La crisis global sanitaria generada por el virus COVID-19 ha relevado la fragilidad de los sistemas económicos y de los mercados laborales en muchos (si no en todos) los países. La OIT estima que hasta 25 millones de personas podrían quedarse sin empleo, y que la pérdida de ingresos de los trabajadores podría llegar a los 3,4 billones de dólares estadounidenses. En este contexto, se multiplican las publicaciones y reflexiones en el web sobre la necesidad de repensar los modelos empresariales por un lado (dependencia global, sostenibilidad, presión tributaria, etc.) y los modelos de trabajo (precariedad, informalidad, conciliación vida personal y laboral) por otro.

El sector de desarrollo y humanitario también está en tumulto, intentando formular una respuesta global a este “nuevo desafío”, lo cual en los mejores de los casos resulta en las mismas estrategias recalentadas y servidas en salsa COVID o en soluciones tanto innovadoras como mal informadas (¿cuándo se tuvo el tiempo para sacar evidencias?) en los peores.
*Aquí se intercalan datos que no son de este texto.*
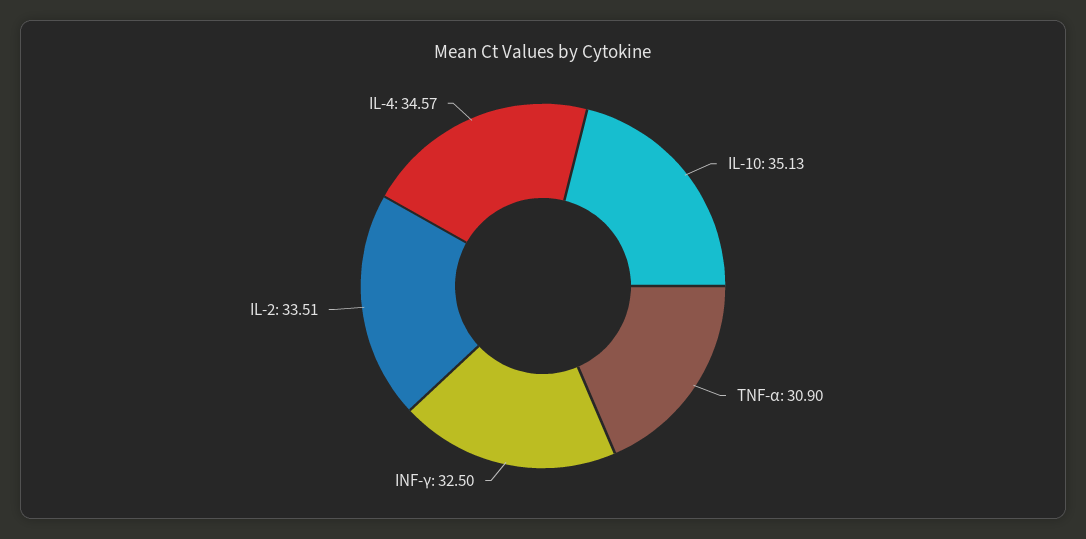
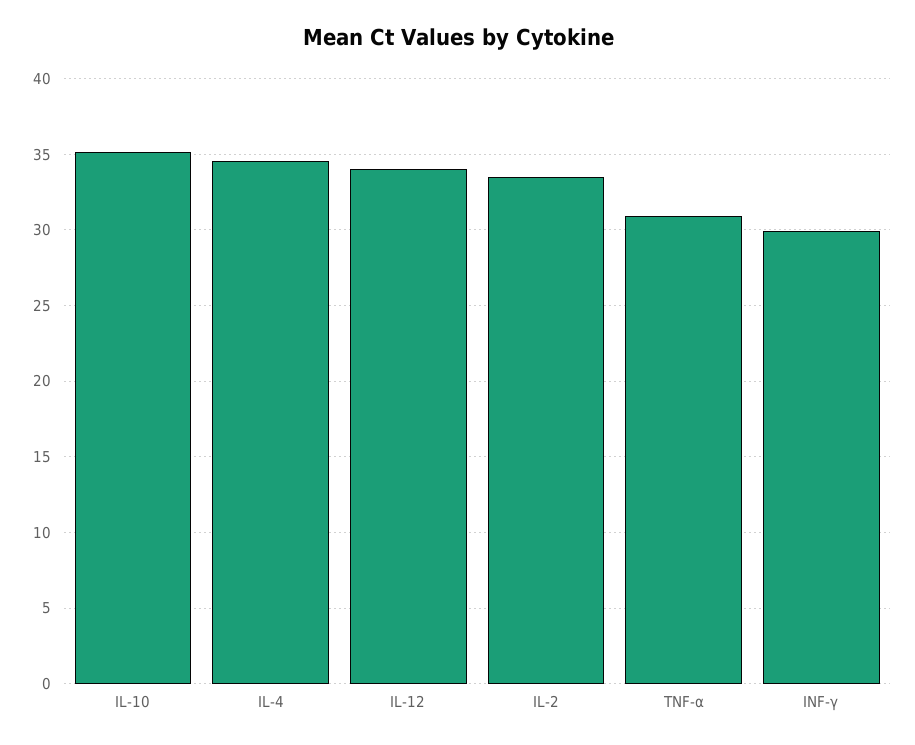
  {
    "IL-10": 35.13,
    "TNF-α": 30.9,
-   "INF-γ": 32.5,
+   "INF-γ": 30,
    "IL-2": 33.51,
-   "IL-4": 34.57
+   "IL-4": 34.57,
+   "IL-12": 34
  }

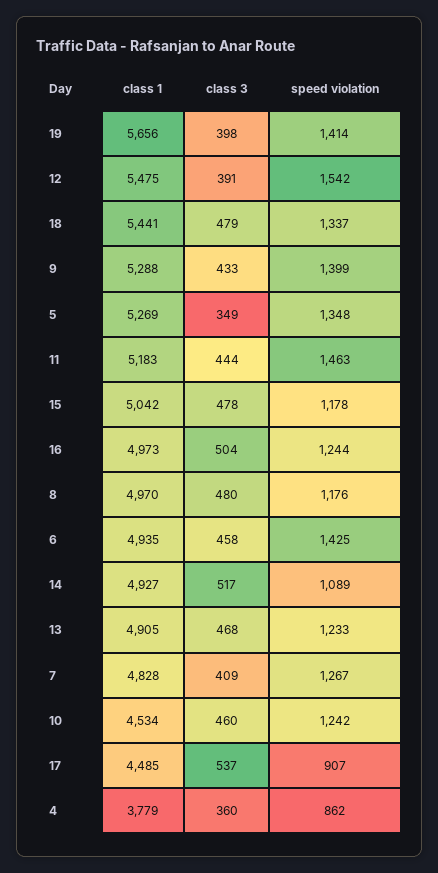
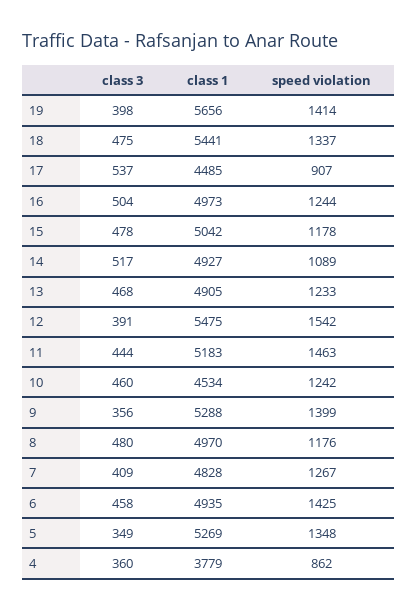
  {
    "class 1": {
      "19": 5656,
      "12": 5475,
      "18": 5441,
      "9": 5288,
      "5": 5269,
      "11": 5183,
      "15": 5042,
      "16": 4973,
      "8": 4970,
      "6": 4935,
      "14": 4927,
      "13": 4905,
      "7": 4828,
      "10": 4534,
      "17": 4485,
      "4": 3779
    },
    "class 3": {
      "19": 398,
      "12": 391,
-     "18": 479,
+     "18": 475,
-     "9": 433,
+     "9": 356,
      "5": 349,
      "11": 444,
      "15": 478,
      "16": 504,
      "8": 480,
      "6": 458,
      "14": 517,
      "13": 468,
      "7": 409,
      "10": 460,
      "17": 537,
      "4": 360
    },
    "speed violation": {
      "19": 1414,
      "12": 1542,
      "18": 1337,
      "9": 1399,
      "5": 1348,
      "11": 1463,
      "15": 1178,
      "16": 1244,
      "8": 1176,
      "6": 1425,
      "14": 1089,
      "13": 1233,
      "7": 1267,
      "10": 1242,
      "17": 907,
      "4": 862
    }
  }

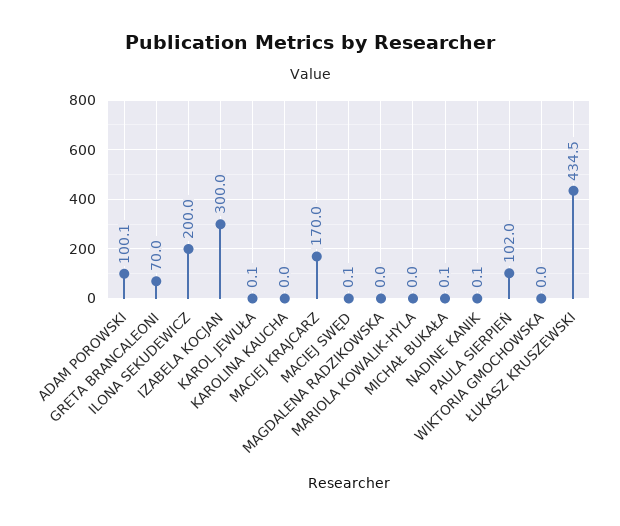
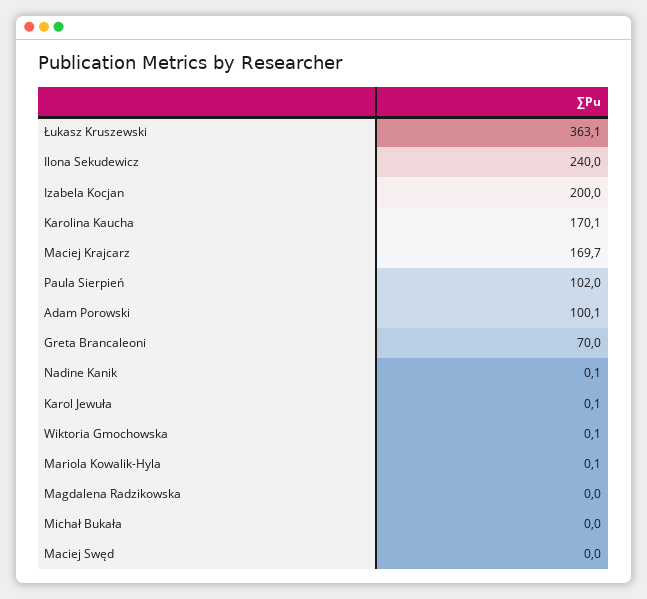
  {
    "ADAM POROWSKI": 100.1,
    "GRETA BRANCALEONI": 70,
-   "ILONA SEKUDEWICZ": 200,
+   "ILONA SEKUDEWICZ": 240,
-   "IZABELA KOCJAN": 300,
+   "IZABELA KOCJAN": 200,
    "KAROL JEWUŁA": 0.1,
-   "KAROLINA KAUCHA": 0,
+   "KAROLINA KAUCHA": 170.1,
-   "MACIEJ KRAJCARZ": 170,
+   "MACIEJ KRAJCARZ": 169.7,
-   "MACIEJ SWĘD": 0.1,
+   "MACIEJ SWĘD": 0,
    "MAGDALENA RADZIKOWSKA": 0,
-   "MARIOLA KOWALIK-HYLA": 0,
+   "MARIOLA KOWALIK-HYLA": 0.1,
-   "MICHAŁ BUKAŁA": 0.1,
+   "MICHAŁ BUKAŁA": 0,
    "NADINE KANIK": 0.1,
    "PAULA SIERPIEŃ": 102,
-   "WIKTORIA GMOCHOWSKA": 0,
+   "WIKTORIA GMOCHOWSKA": 0.1,
-   "ŁUKASZ KRUSZEWSKI": 434.5
+   "ŁUKASZ KRUSZEWSKI": 363.1
  }

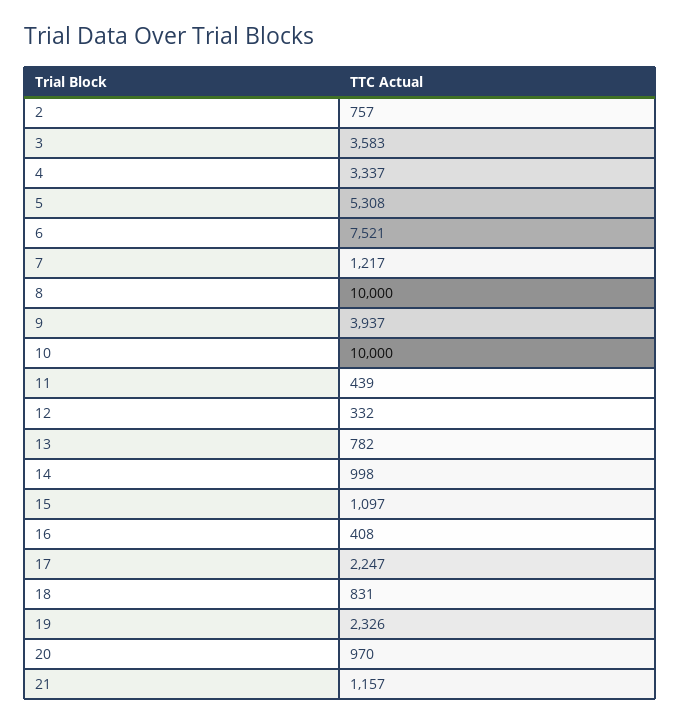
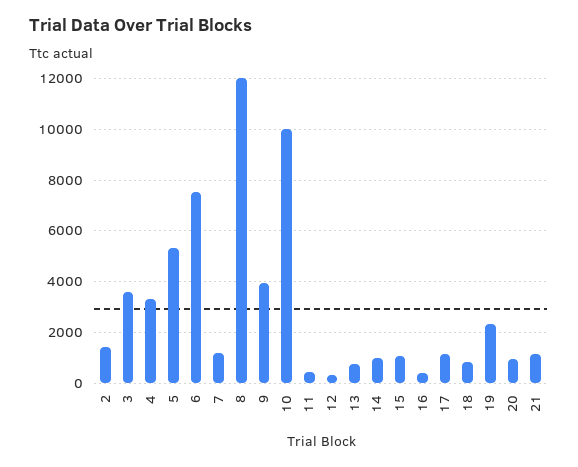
  {
-   "2": 757,
+   "2": 1500,
    "3": 3583,
    "4": 3337,
    "5": 5308,
    "6": 7521,
    "7": 1217,
-   "8": 10000,
+   "8": 12000,
    "9": 3937,
    "10": 10000,
    "11": 439,
    "12": 332,
    "13": 782,
    "14": 998,
    "15": 1097,
    "16": 408,
-   "17": 2247,
+   "17": 1250,
    "18": 831,
    "19": 2326,
    "20": 970,
    "21": 1157
  }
Tal vez en lugar de precipitarse en implementar soluciones milagrosas y “passe-partout” esta podría ser la ocasión para reflexionar sobre como la manifestación de nuevos síntomas demuestra la urgencia de curar causas viejas y estructurales como la falta de sitstematicidad y sostenibilidad en la promoción de empleos y de partenariados pubico-privados.  

Así que en esta pausa de reflexión les propongo dos publicaciones de The Lab, un proyecto de innovación en el desarrollo de cadenas de valor y de sistemas de mercado, para el trabajo decente de la Organización Intencional del Trabajo.

La primera publicación Un enfoque sistémico para crear más y mejores empleos , proporciona ejemplos de implementación, así como orientaciones y herramientas prácticas que demuestran la versatilidad del enfoque sistémico y ofrece la información necesaria para entender cómo y por qué utilizar este enfoque para abordar los desafíos claves del trabajo decente en una variedad de contextos y mercados. El enfoque busca en primera instancia entender y luego abordar las causas subyacentes de un determinado problema en vez de limitarse a tratar sus síntomas. Este enfoque se centra en determinados mercados (ya se trate de productos básicos, como la cadena de suministro de la soja, o de sectores completos, como la construcción) y se ha utilizado para mejorar los resultados relativos a los cuatro pilares del Programa de Trabajo Decente: igualdad de género, productividad, competencias y empleabilidad, empleo juvenil, condiciones de trabajo, y seguridad y salud (entre otros).

La segunda publicación, Modelos de negocio para un trabajo decente, analiza de manera más profunda la correlación entre modelos de negocio y trabajo decente. Hasta la fecha, los programas de desarrollo sistémicos de cadenas de valor y de mercados se han centrado mucho más en analizar, medir, y gestionar actividades enfocadas en los fines de producir un impacto, y mucho menos en los medios para producirlo: los propios modelos de negocio. Esto ha resultado en una falta de entendimiento de cómo se estructuran y ejecutan los modelos de negocio y la variedad de decisiones comerciales que intervienen, desde los costes pasando por las implicaciones de los flujos de caja hasta el rendimiento del capital. En este documento se presentan estudios de caso de Afganistán, Zambia, Kosovo y Nigeria en los que se extraen lecciones prácticas sobre cómo los programas de sistemas de mercado pueden servir de apoyo a modelos de negocio que superan la doble prueba de viabilidad comercial e impacto social.